Ieri ho visto Beppe Grillo al Brancaccio Roma. La storia è questa.

Lui è diviso tra il Grillo politico e il Grillo comico, va in analisi e lo psicanalista è il pubblico. Vuole ritrovare il suo autentico io. La prima parte è autobiografica: la famiglia, il tornio, Genova e le sue bagasce, il porto e i furtaroli, Donato Bilancia come vicino di casa (“badante serial killer”).

Poi la Rai, la battuta su Craxi e i socialisti, le telefonate di Biagio Agnes, Pippo Baudo è in platea, è un tuffo nel passato. Poi l’incontro con Casaleggio (“uno dei più grandi”), il primo blog nel 2005, la ricerca del feedback e da lì Grillo prende il volo, con l’aiuto dello scienziato-autore Morosini, nei cieli della tecnologia 2.0.

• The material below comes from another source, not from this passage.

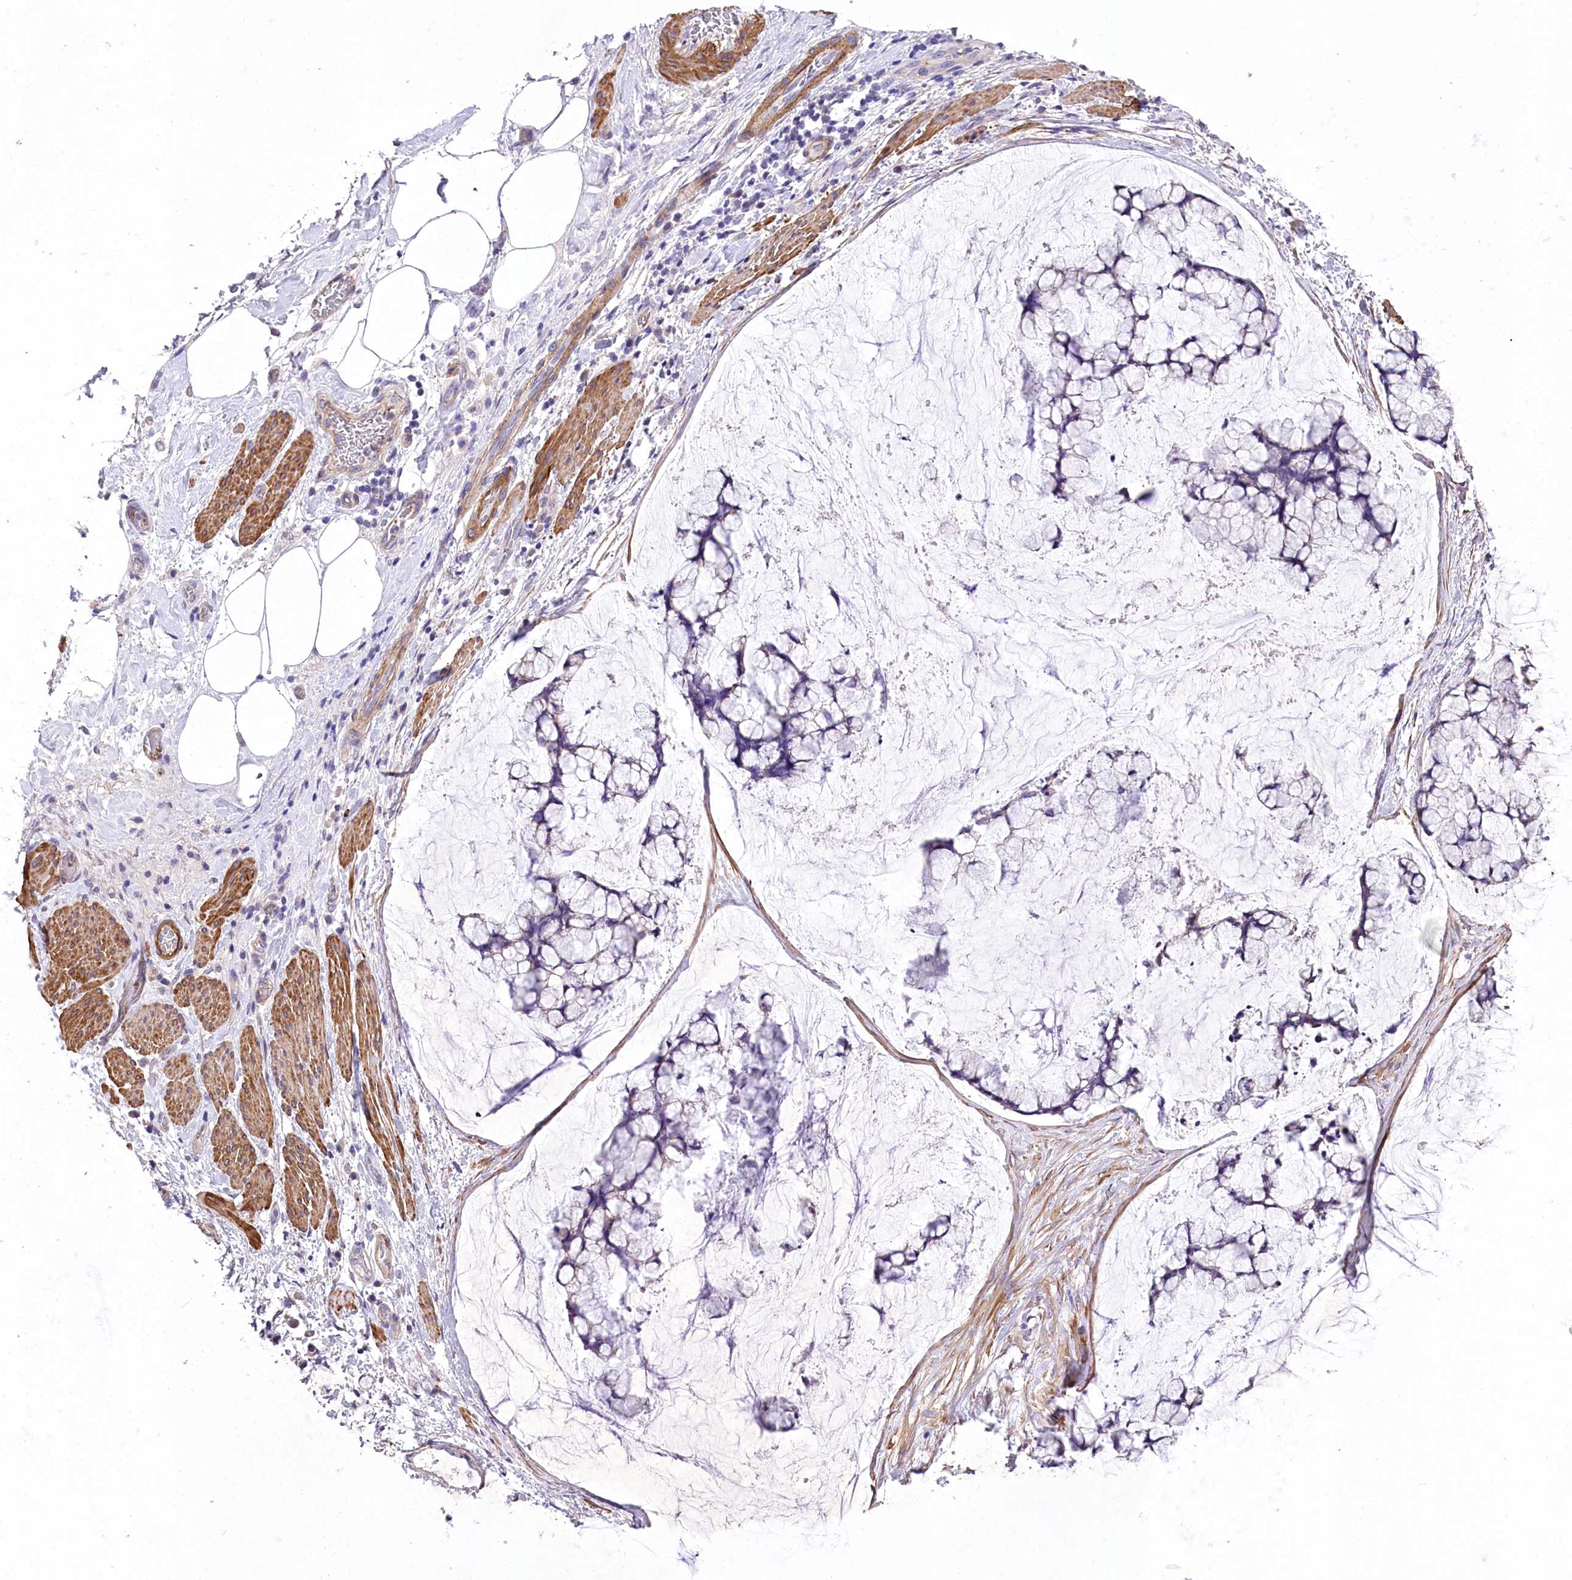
{"staining": {"intensity": "negative", "quantity": "none", "location": "none"}, "tissue": "ovarian cancer", "cell_type": "Tumor cells", "image_type": "cancer", "snomed": [{"axis": "morphology", "description": "Cystadenocarcinoma, mucinous, NOS"}, {"axis": "topography", "description": "Ovary"}], "caption": "This is an immunohistochemistry (IHC) micrograph of ovarian cancer (mucinous cystadenocarcinoma). There is no positivity in tumor cells.", "gene": "RDH16", "patient": {"sex": "female", "age": 42}}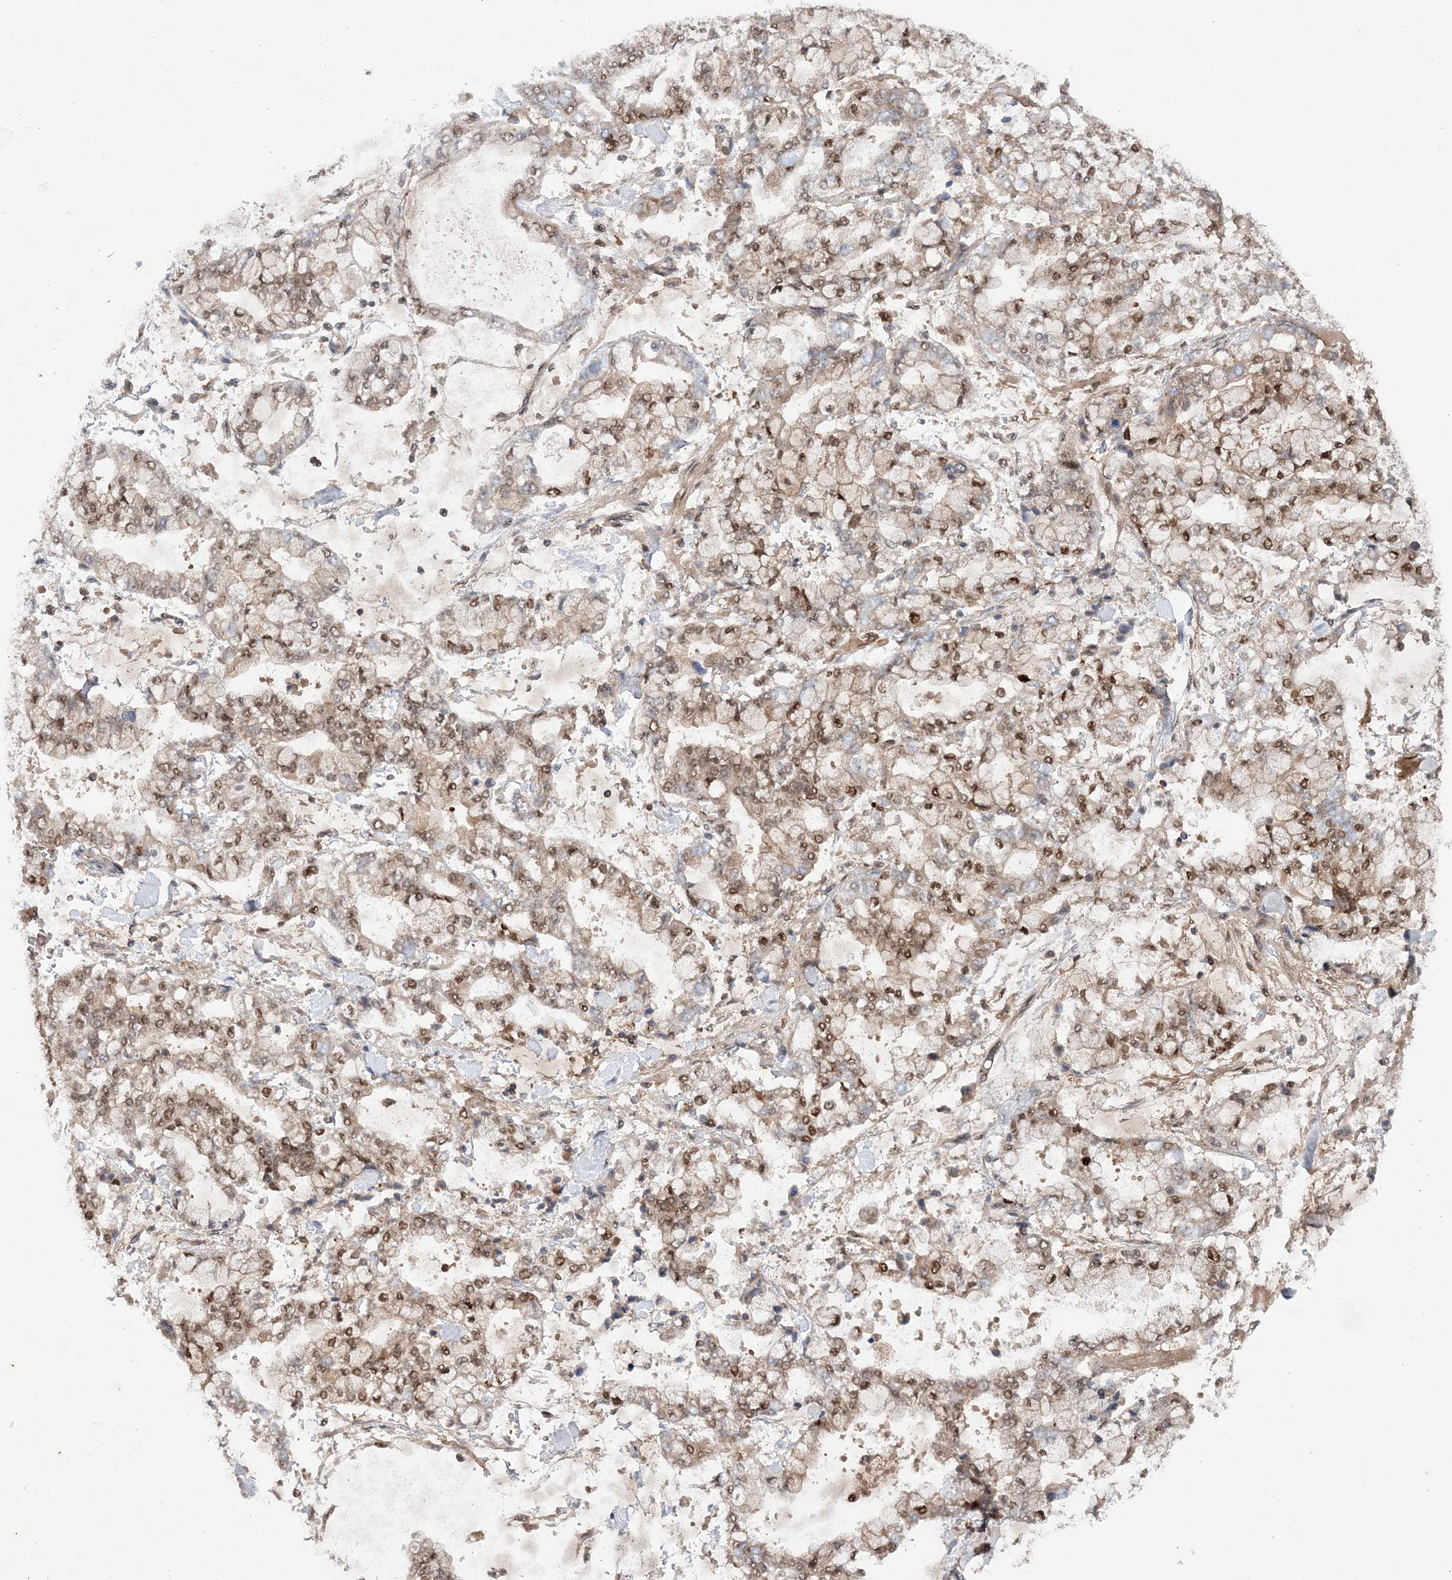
{"staining": {"intensity": "moderate", "quantity": "25%-75%", "location": "cytoplasmic/membranous,nuclear"}, "tissue": "stomach cancer", "cell_type": "Tumor cells", "image_type": "cancer", "snomed": [{"axis": "morphology", "description": "Normal tissue, NOS"}, {"axis": "morphology", "description": "Adenocarcinoma, NOS"}, {"axis": "topography", "description": "Stomach, upper"}, {"axis": "topography", "description": "Stomach"}], "caption": "The photomicrograph displays staining of stomach cancer, revealing moderate cytoplasmic/membranous and nuclear protein staining (brown color) within tumor cells.", "gene": "NIF3L1", "patient": {"sex": "male", "age": 76}}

E si scopre il water che manda i messaggi al frigo (“basta mortadella”), il contenitore del sale che spegne il segnale del cellulare (così i figli a tavola smettono di stare su whatsapp), l’aggeggio anale con il quadrante dell’orologio esterno. Diavolerie e risate.

Siparietto finale con i “miei parlamentari miracolati” in platea che ingoiano il grillo liofilizzato al caramello, cibo 2.0, “prendetelo dentro di voi così farete a meno di me”. Per chiudere invoca il vaffanculo della platea diretto a lui.

Le bordate politiche sono poche: su Roma che sarà nostra, sul reddito di cittadinanza per tutti e altre cose già sentite. Qualcuno si alza in piedi e grida ti amo. E’ una adorazione religiosa, quella verso il Grillo nazionale. Leader riluttante, dice lui, eppure il nuovo logo senza il suo nome lo ha fatto registrare al figlio e al suo fiscalista.

Io ho riso, di gusto. Per divertirsi basta non credergli.